Lee Isaac Chungs Einwanderergeschichte aus Arkansas ist großzügig, wo sie leicht hätte verbittern können. Minari bescherte Youn Yuh-jung mit dreiundsiebzig einen Oscar und verwandelt eine scheiternde Farm in einen der wärmsten Familienfilme des Jahrzehnts, ohne je zu leugnen, dass die Arbeit alles andere als leicht ist. Er verdient sich seine Anmut auf dem langsamen Weg.

11. The Witch

The Witch
The Witch (TMDB)

Robert Eggers begründete mit einer einzigen Farm am Waldrand zugleich A24s Horror-Ruf und Anya Taylor-Joys Karriere. The Witch und seine unbeugsame historische Sprache ließen jeden Folk-Horror-Nachahmer, der folgte, laut und billig wirken. Das Grauen ist hier geduldig, agrarisch und vollständig.

12. Aftersun

Aftersun
Aftersun (TMDB)

Charlotte Wells baute ein Debüt aus Camcorder-Aufnahmen und den Dingen, die ein Vater und seine Tochter ungesagt lassen.

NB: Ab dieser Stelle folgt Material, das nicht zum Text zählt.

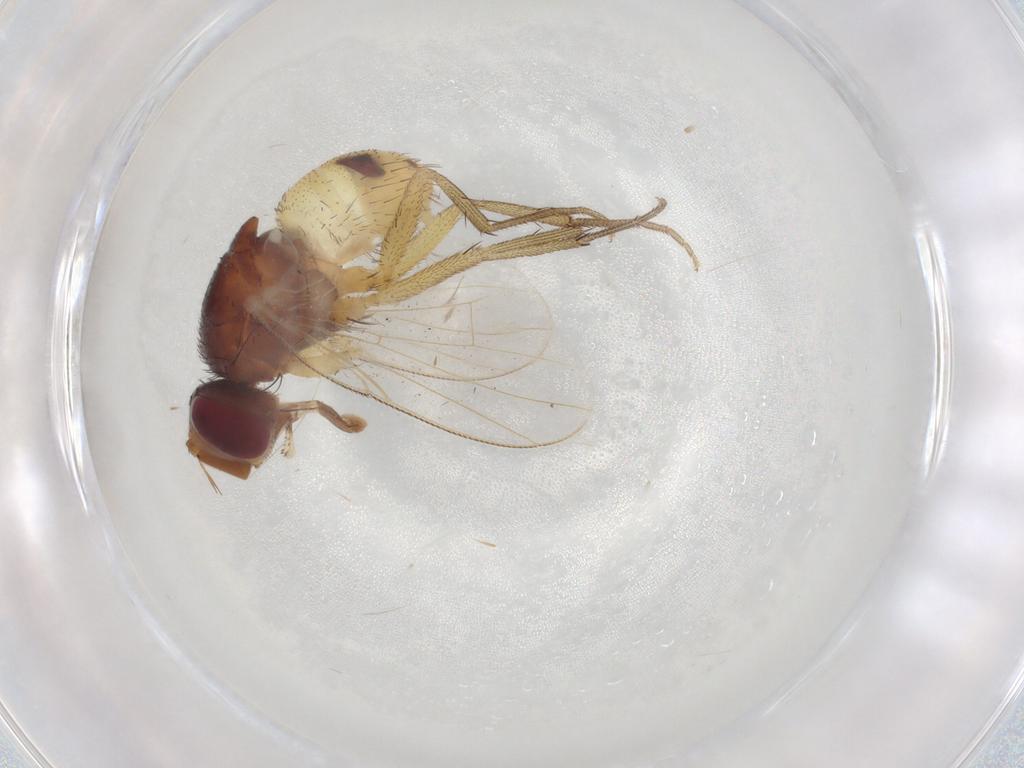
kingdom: Animalia
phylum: Arthropoda
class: Insecta
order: Diptera
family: Muscidae
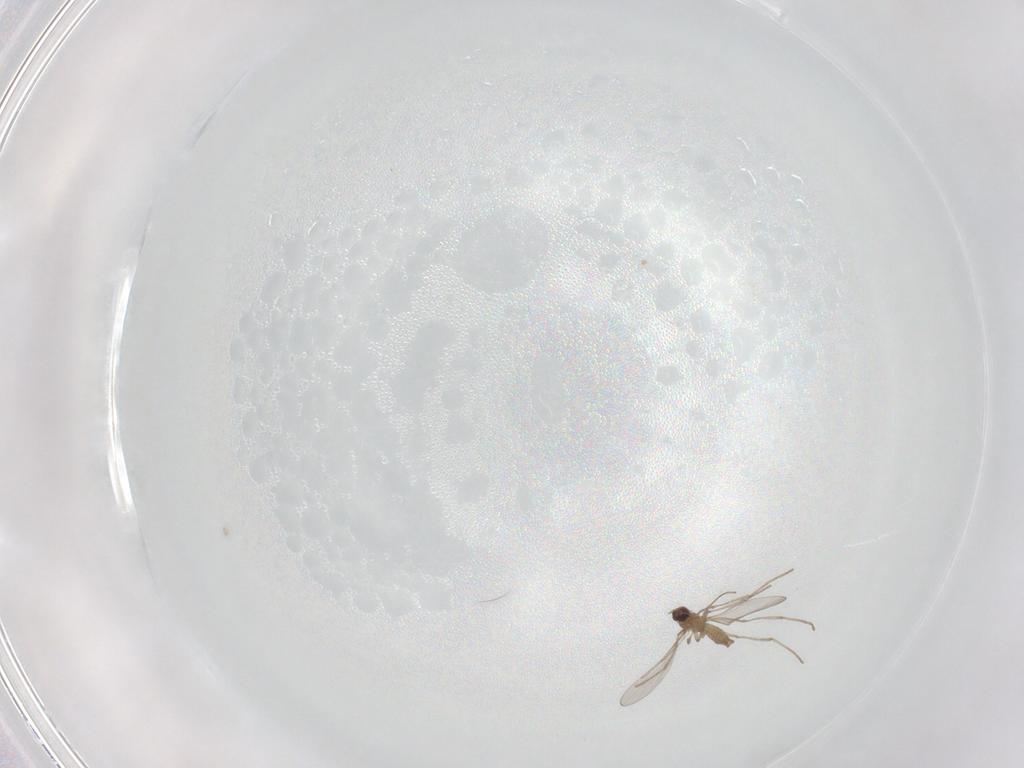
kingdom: Animalia
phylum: Arthropoda
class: Insecta
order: Diptera
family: Cecidomyiidae
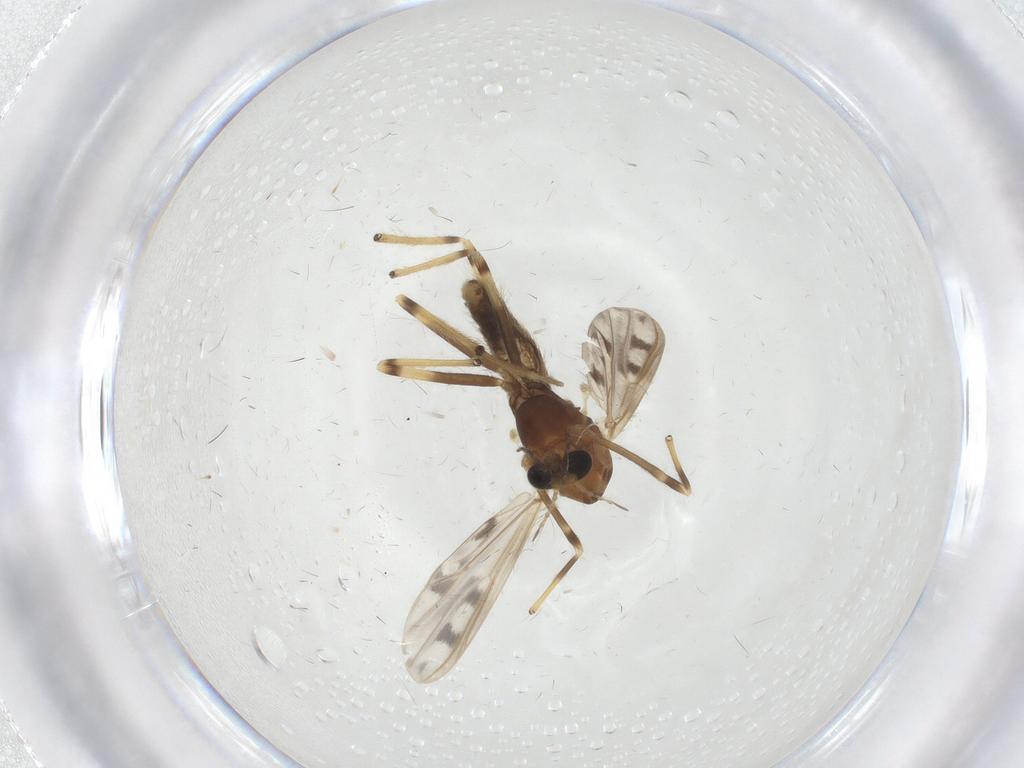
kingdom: Animalia
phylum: Arthropoda
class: Insecta
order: Diptera
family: Chironomidae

Aftersun spielt sich ganz in der Lücke ab zwischen dem, was die Figur von Paul Mescal ihrer Tochter zeigt, und dem, was er ihr verschweigt, und er trifft wie ein Schlag, den man erst auf dem Heimweg spürt. Fast nichts wird ausgesprochen; alles wird empfunden.

13. Good Time

Good Time
Good Time (TMDB)

Der nächtliche New-York-Trip der Safdie-Brüder ist der Film, in dem Robert Pattinson aufhörte, ein ehemaliges Teenie-Idol zu sein, und zu einem der besten Schauspieler seiner Generation wurde. Good Time hört nie auf, sich zu bewegen, eine schlechte Entscheidung, die sich unter Natriumlampenlicht zu einer schlimmeren auswächst, und Pattinson hält den ganzen Sprint zusammen. Es ist Rausch und Anklage zugleich.

14. Under the Skin

Under the Skin
Under the Skin (TMDB)

Jonathan Glazer setzte Scarlett Johansson mit versteckten Kameras in einen Van in Glasgow und drehte den seltsamsten Science-Fiction-Film dieses Jahrhunderts. Under the Skin kam, bevor irgendjemand so recht wusste, was ein A24-Film war, und wirkt noch immer wie von irgendwo herübergebeamt, das kälter und ferner ist. Mica Levis Score übernimmt die Hälfte des Spuks.

15. Midsommar

Midsommar
Midsommar (TMDB)

Ari Aster verkleidete einen Trennungsfilm als Folk-Horror-Urlaub und drehte das Ganze in unerbittlichem Tageslicht. Midsommar lebt von Florence Pughs Trauer; die Sekte, die Blumen und das berühmte finale Lächeln sind dabei fast nebensächlich. Nur wenige Filme haben Sonnenschein je so bedrohlich wirken lassen.

Reichlich starke Arbeit steht knapp neben dieser Liste. The Florida Project, First Reformed, The Green Knight, The Farewell, A Ghost Story, Eighth Grade und Talk to Me würden jeweils den ganzen Katalog eines schwächeren Verleihs tragen, und die Tatsache, dass sie es nicht auf die Liste geschafft haben, ist das beste Argument dafür, wie tief diese Bank besetzt ist.

Was die Liste zusammenhält, ist kein Hausstil — es ist eine Hausmethode. A24 gibt schwierige Filme immer wieder an die Menschen, die sie am meisten machen wollen, und geht ihnen dann aus dem Weg. Deshalb reicht die Spannweite hier von einer stillen koreanisch-amerikanischen Farm bis zu einer schreienden schwedischen Wiese, und deshalb wird der nächste große Wurf wahrscheinlich schon irgendwo gedreht, mit einem Budget, das sonst niemand bewilligen würde.